▶ PROBLEM REQUIREMENTS:
Below is a listing. Write out exactly its lines between the one holding "1974 836 2098" and the one holding "<!-- minor -->", inclusive.

▶ MATERIAL PROVIDED:
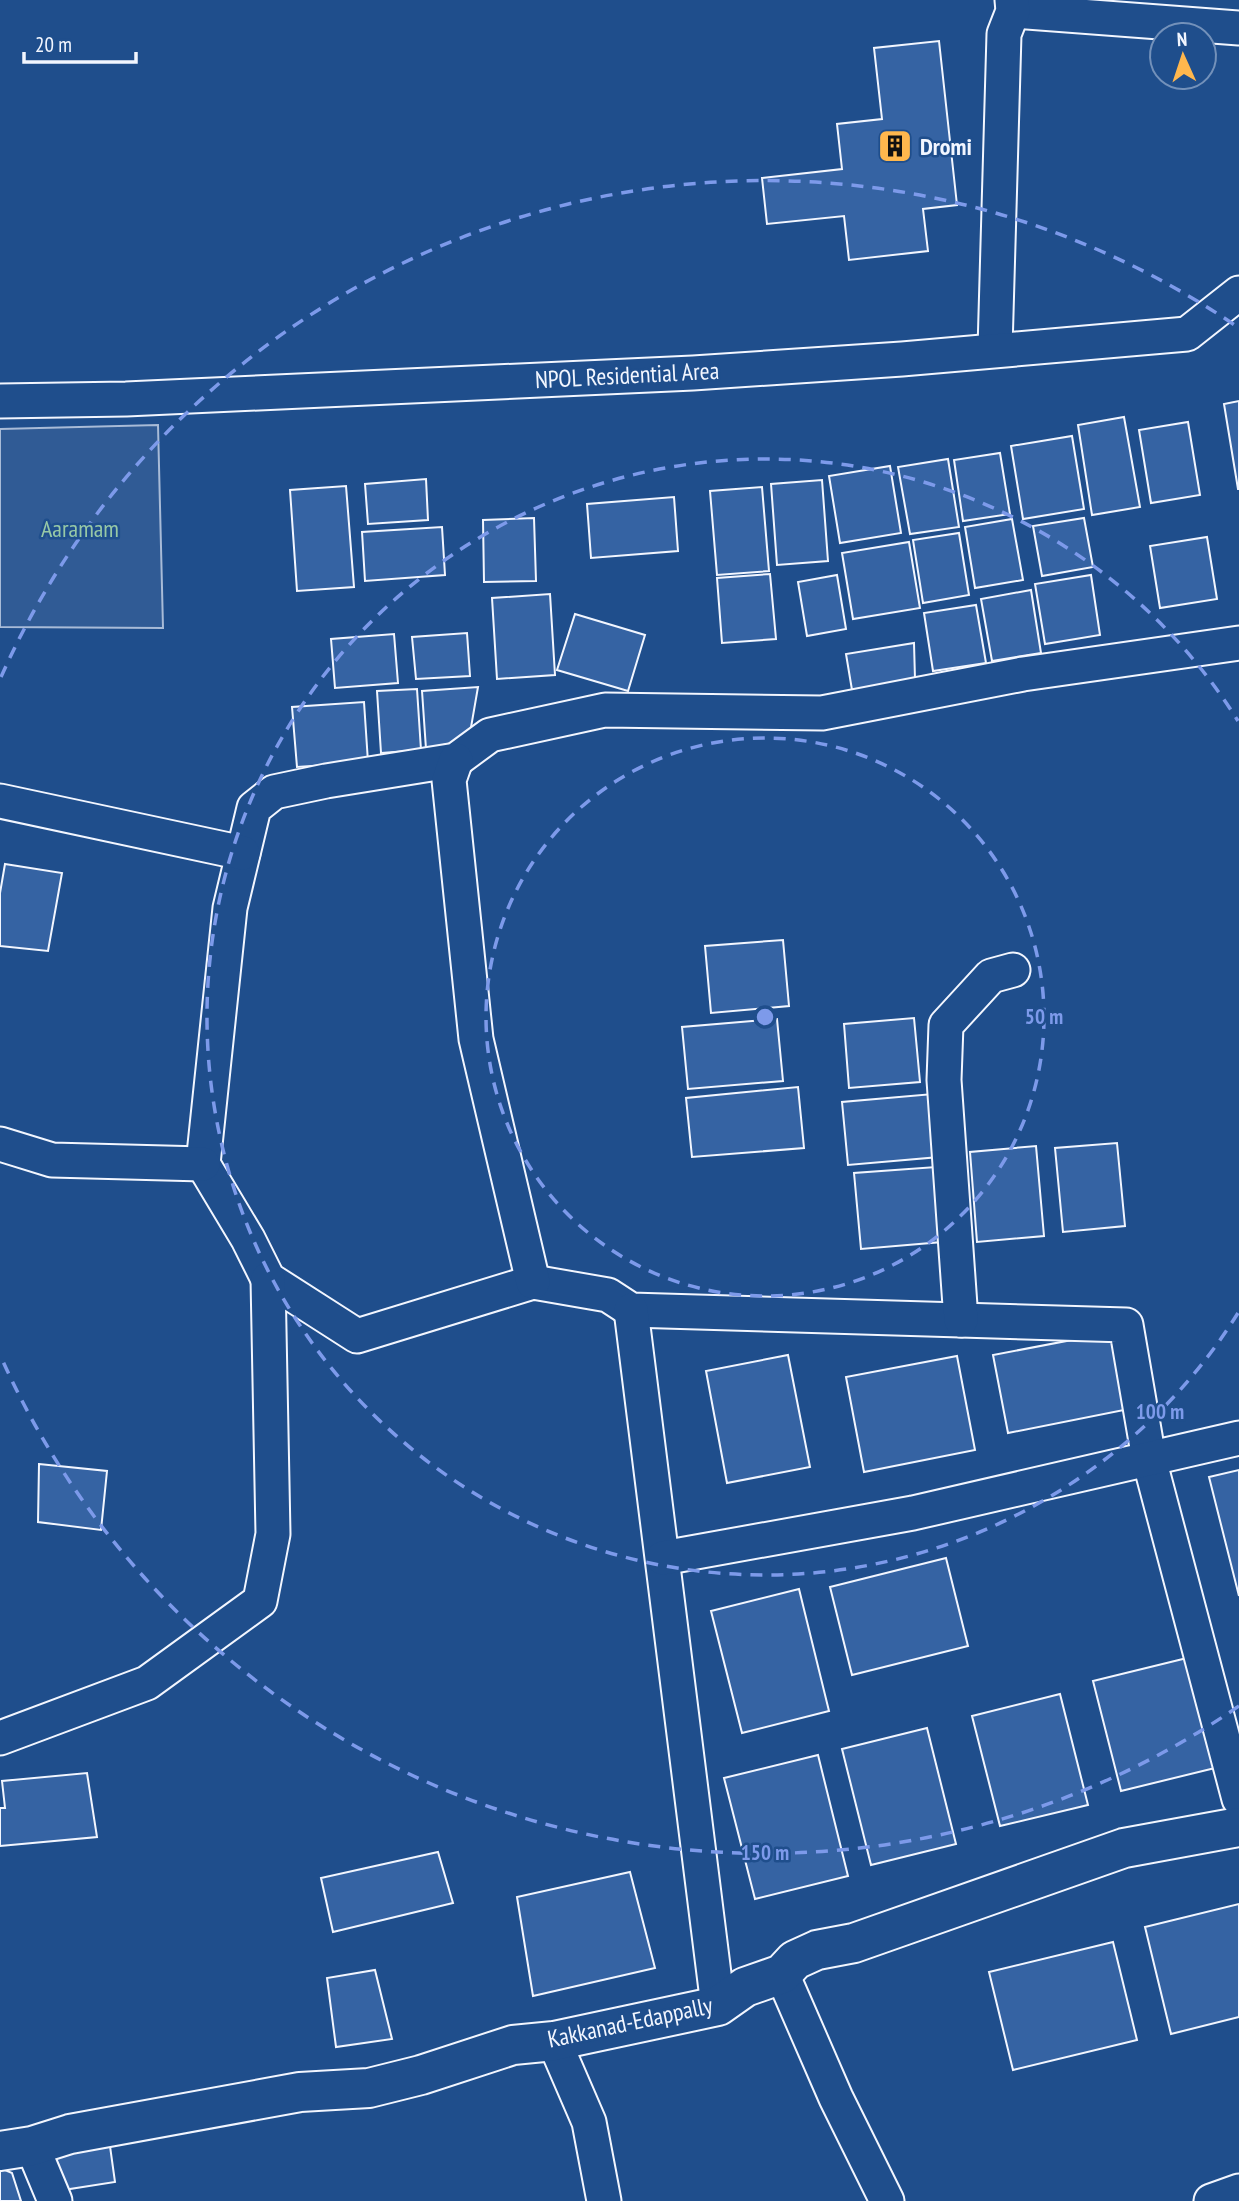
<svg xmlns="http://www.w3.org/2000/svg" width="1239" height="2201" viewBox="0 0 1239 2201" font-family="'PT Sans Narrow',sans-serif">
<style>
.built{fill:#305b95;stroke:#a8bbd7;stroke-width:2}
.building{fill:#3563a3;stroke:#f2f6ff;stroke-width:2}
.lines{fill:none;stroke-linecap:round;stroke-linejoin:round}
.minor-casing{stroke:#f2f6ff;stroke-width:37}
.tertiary-casing{stroke:#f2f6ff;stroke-width:42}
.minor{stroke:#1f4e8c;stroke-width:33}
.tertiary{stroke:#1f4e8c;stroke-width:38}
.ring{fill:none;stroke:#7d9aea;stroke-width:3.5;stroke-dasharray:12 9}
.labels{text-anchor:middle;dominant-baseline:central;stroke-width:5;stroke-linejoin:round;paint-order:stroke}
.poi-label{font-size:24px;font-weight:bold;fill:#f2f6ff;stroke:#1f4e8c;text-anchor:start}
.street-label{font-size:24px;fill:#f2f6ff;stroke:#1f4e8c}
.park-label{font-size:24px;fill:#97c8a6;stroke:#1f4e8c}
.centre{fill:#7d9aea;stroke:#1f4e8c;stroke-width:3.5}
.ring-label{font-size:21px;text-anchor:middle;font-weight:bold;fill:#7d9aea;stroke:#1f4e8c;stroke-width:5;stroke-linejoin:round;paint-order:stroke}
</style>
<rect width="100%" height="100%" fill="#1f4e8c"/>
<!-- built -->
<path class="built" d="M158 425 163 628 0 627V429Z"/>
<!-- building -->
<g class="building">
<path d="M939 41 957 205 923 209 928 251 849 260 844 216 767 224 762 178 842 169 837 124 882 119 874 48Z"/>
<path d="M1239 401V489H1238L1224 404Z"/>
<path d="M1124 417 1140 507 1092 515 1078 425Z"/>
<path d="M1188 422 1200 495 1151 503 1139 430Z"/>
<path d="M1072 436 1084 509 1023 519 1011 446Z"/>
<path d="M1000 453 1010 514 963 521 954 460Z"/>
<path d="M948 459 959 527 910 534 898 467Z"/>
<path d="M890 466 901 533 840 543 829 476Z"/>
<path d="M426 479 428 520 368 524 365 484Z"/>
<path d="M822 480 828 561 777 565 771 484Z"/>
<path d="M346 486 354 587 297 591 290 490Z"/>
<path d="M762 487 769 571 717 575 710 491Z"/>
<path d="M674 497 678 551 591 558 587 504Z"/>
<path d="M534 518 536 581 484 582 483 520Z"/>
<path d="M1084 518 1093 567 1042 576 1033 526Z"/>
<path d="M1012 519 1023 580 975 588 965 527Z"/>
<path d="M442 527 445 575 365 581 362 532Z"/>
<path d="M959 533 969 595 923 603 913 540Z"/>
<path d="M1207 537 1217 599 1160 608 1150 546Z"/>
<path d="M909 542 920 608 853 619 842 553Z"/>
<path d="M770 574 776 639 722 643 717 578Z"/>
<path d="M837 575 846 629 807 636 798 582Z"/>
<path d="M1091 575 1100 635 1045 644 1035 584Z"/>
<path d="M1031 590 1041 653 992 661 981 599Z"/>
<path d="M550 594 555 675 497 679 492 598Z"/>
<path d="M976 605 986 663 933 671 924 613Z"/>
<path d="M575 614 645 635 628 691 557 670Z"/>
<path d="M467 633 470 676 416 679 412 637Z"/>
<path d="M394 634 398 683 335 688 331 639Z"/>
<path d="M914 643 915 679 852 690 846 654Z"/>
<path d="M478 687 469 739 426 749 422 691Z"/>
<path d="M417 689 421 750 381 753 377 691Z"/>
<path d="M364 702 368 762 297 767 292 707Z"/>
<path d="M5 864 62 873 48 951 0 946V893Z"/>
<path d="M783 940 789 1006 711 1013 705 946Z"/>
<path d="M914 1018 920 1082 849 1088 844 1024Z"/>
<path d="M777 1019 783 1081 688 1089 682 1027Z"/>
<path d="M798 1087 804 1148 692 1157 686 1098Z"/>
<path d="M933 1094 939 1157 848 1165 842 1102Z"/>
<path d="M1117 1143 1125 1226 1063 1232 1055 1148Z"/>
<path d="M1036 1146 1044 1236 977 1242 970 1152Z"/>
<path d="M936 1167 942 1242 861 1249 854 1173Z"/>
<path d="M1119 1331 1134 1408 1008 1433 993 1355Z"/>
<path d="M788 1355 810 1467 727 1483 706 1371Z"/>
<path d="M957 1356 975 1450 864 1472 846 1377Z"/>
<path d="M39 1464 107 1471 101 1530 38 1522Z"/>
<path d="M1239 1470V1596L1209 1477Z"/>
<path d="M946 1558 968 1646 852 1675 830 1587Z"/>
<path d="M799 1589 829 1711 742 1733 711 1611Z"/>
<path d="M1187 1658 1215 1768 1121 1791 1093 1681Z"/>
<path d="M1060 1694 1088 1805 1000 1826 972 1716Z"/>
<path d="M927 1728 956 1844 871 1865 842 1749Z"/>
<path d="M818 1755 848 1876 755 1899 724 1778Z"/>
<path d="M87 1773 97 1837 0 1846V1808H5L2 1781Z"/>
<path d="M438 1852 453 1903 333 1932 321 1878Z"/>
<path d="M630 1872 655 1968 533 1996 517 1897Z"/>
<path d="M1239 1904V2017L1171 2034 1145 1927Z"/>
<path d="M1113 1942 1137 2040 1013 2070 989 1972Z"/>
<path d="M375 1970 392 2039 336 2047 327 1978Z"/>
<path d="M109 2139 115 2182 57 2191 55 2153Z"/>
<path d="M0 2168 12 2173 21 2201H0Z"/>
</g>
<g class="lines">
<!-- minor casing -->
<g class="minor-casing">
<g id="minor">
<path d="M1013 11 1239 28"/>
<path d="M995 349 1004 34 1013 11 1012 0"/>
<path d="M0 401 126 399 693 373 902 359 1187 334 1239 293"/>
<path d="M1239 643 1023 674 822 713 605 710 490 735 456 760 326 781 274 792 254 808 230 908 203 1164 248 1239 268 1279 357 1336 533 1282 608 1295 631 1310 1126 1325 1149 1459 1239 1799"/>
<path d="M456 760 449 780 476 1039 533 1282"/>
<path d="M0 801 243 853"/>
<path d="M0 1144 52 1160 203 1164"/>
<path d="M631 1310 718 2006"/>
<path d="M961 1320 944 1080 946 1025 991 976 1013 970"/>
<path d="M663 1558 913 1513 1239 1438"/>
<path d="M0 1738 147 1683 260 1601 273 1534 268 1279"/>
<path d="M782 1974 836 2098 887 2201"/>
<path d="M554 2041 589 2122 604 2201"/>
<path d="M32 2146 55 2201"/>
<path d="M1211 2201 1239 2191"/>
</g>
</g>
<!-- tertiary casing -->
<g class="tertiary-casing">
<path id="tertiary" d="M0 2151 32 2146 70 2134 300 2092 369 2088 421 2075 513 2045 554 2041 718 2006 745 1987 782 1974 795 1960 817 1950 854 1943 1124 1848 1239 1827"/>
</g>
<!-- minor -->
<use href="#minor" class="minor"/>
<!-- tertiary -->
<use href="#tertiary" class="tertiary"/>
</g>
<!-- distance rings -->
<g class="ring">
<circle cx="765" cy="1017" r="279"/>
<path d="M1238 1313A558 558 0 1 1 1238 721"/>
<path d="M1239 1706A836 836 0 0 1 1 1357M1 677A836 836 0 0 1 1239 328"/>
</g>
<!-- icons -->
<defs>
<g id="building-square" transform="scale(1.75)"><rect x="-9" y="-9" width="18" height="18" rx="4" fill="#ffb74d" stroke="#1f4e8c"/><path d="M-4-6H4V6H1V3H-1V6H-4ZM-2.5-4.3h1.7v1.8h-1.7ZM.8-4.3h1.7v1.8H.8ZM-2.5-1h1.7V.8h-1.7ZM.8-1h1.7V.8H.8Z" fill="#111"/></g>
</defs>
<g fill-rule="evenodd">
<use href="#building-square" x="895" y="146"/>
</g>
<g class="labels">
<!-- poi labels -->
<g class="poi-label">
<text x="920" y="146">Dromi</text>
</g>
<!-- street labels -->
<g class="street-label">
<text transform="translate(627 375) rotate(-3)">NPOL Residential Area</text>
<text transform="translate(630 2022) rotate(-12)">Kakkanad-Edappally</text>
</g>
<!-- park labels -->
<g class="park-label">
<text x="80" y="528">Aaramam</text>
</g>
</g>
<circle cx="765" cy="1017" r="10" class="centre"/>
<g class="ring-label">
<text x="1044" y="1024">50 m</text>
<text x="1160" y="1419">100 m</text>
<text x="765" y="1860">150 m</text>
</g>
<!-- north arrow -->
<g transform="translate(1183 56) rotate(357)"><circle r="33" fill="#1f4e8c" stroke="#7391ba" stroke-width="2"/>
<path d="M0-5L12 26L0 18L-12 26Z" fill="#ffb74d"/>
<text y="-10" font-size="19" font-weight="bold" text-anchor="middle" fill="#f2f6ff">N</text>
</g>
<!-- scale -->
<path d="M24 52v10h112v-10" fill="none" stroke="#f2f6ff" stroke-width="3.5"/>
<text x="35" y="52" font-size="21" fill="#f2f6ff" stroke="#1f4e8c" stroke-width="5" paint-order="stroke">20 m</text>
</svg>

▶ WRITTEN REPLY:
<path d="M782 1974 836 2098 887 2201"/>
<path d="M554 2041 589 2122 604 2201"/>
<path d="M32 2146 55 2201"/>
<path d="M1211 2201 1239 2191"/>
</g>
</g>
<!-- tertiary casing -->
<g class="tertiary-casing">
<path id="tertiary" d="M0 2151 32 2146 70 2134 300 2092 369 2088 421 2075 513 2045 554 2041 718 2006 745 1987 782 1974 795 1960 817 1950 854 1943 1124 1848 1239 1827"/>
</g>
<!-- minor -->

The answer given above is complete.